Standing there in January amidst towering Stringybark Gums, with Drys Bluff rising 800 metres above me, I was struck by my own insignificance – that unique feeling you get when confronted with the vastness of the natural world. Bush Heritage’s founding story is proof, however, that despite our size, humans are capable of bringing about positive change on a large scale when we collaborate and open ourselves up to new or different ways of thinking.
This edition of bushtracks is a celebration of those principles.
Our cover story looks at how we’re collaborating with our neighbours and other organisations in south-west Western Australia to implement the region’s first integrated feral predator control program. Australia has lost around 25 native mammals in the last 250 years, primarily due to feral cats and European Red Foxes, and there are many species in the south-west that could be added to that list if we don’t act now.
We cannot hope to succeed in combatting this crisis if we don’t work together; in this highly fragmented landscape, there is little point in controlling feral cats on our reserves if our neighbours aren’t doing the same.

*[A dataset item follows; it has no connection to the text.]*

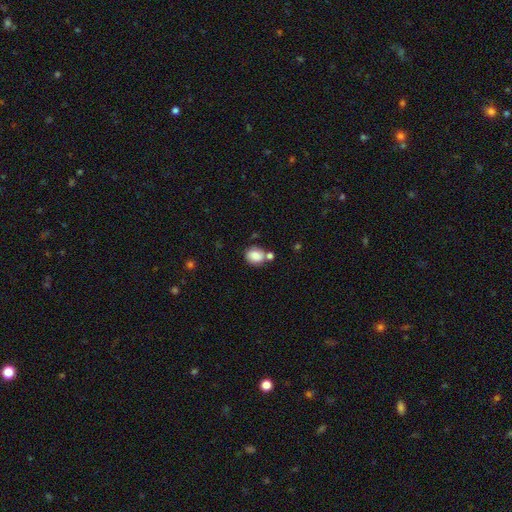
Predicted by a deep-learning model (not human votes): The model was most divided on "how rounded": round: 58%, in between: 41%, cigar-shaped: 1%. More confident: smooth or featured — smooth (85%); merging — none (59%).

On Bon Bon Station Reserve in South Australia, we are taking a different approach. At 216,808 hectares, this reserve is about 22 times bigger than our 10 Fitz-Stirling reserves and partnerships combined. We cannot eradicate cats and foxes from this vast landscape completely, so our aim instead is to suppress their numbers enough that species might be able to regain or maintain a presence there. It’s a step into unexplored scientific waters, but we have to give it a shot.

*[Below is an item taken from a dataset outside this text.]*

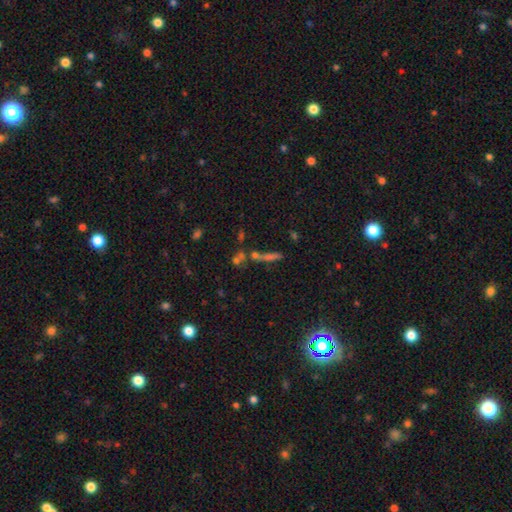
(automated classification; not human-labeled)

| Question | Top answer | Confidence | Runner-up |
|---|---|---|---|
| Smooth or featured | star or artifact | 39% | smooth (34%) |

Also in this edition is the story of the Bunuba people, from the Kimberley region of Western Australia, who are combining their traditional knowledge with modern technologies to look after 650,000 hectares.

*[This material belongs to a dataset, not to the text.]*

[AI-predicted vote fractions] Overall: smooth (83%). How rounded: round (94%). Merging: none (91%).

Bush Heritage is proud to have been working with the Bunuba people since 2014. Partnerships such as this not only allow us to expand our conservation impact, they also allow us to learn from a culture with many millennia of experience.
Late last year, we formalised a new partnership that will see us supporting the management of Karajarri country, south of Broome. We hope to expand our partnership program further over the next 12 months, and as always your continued support is what will allow us to do that.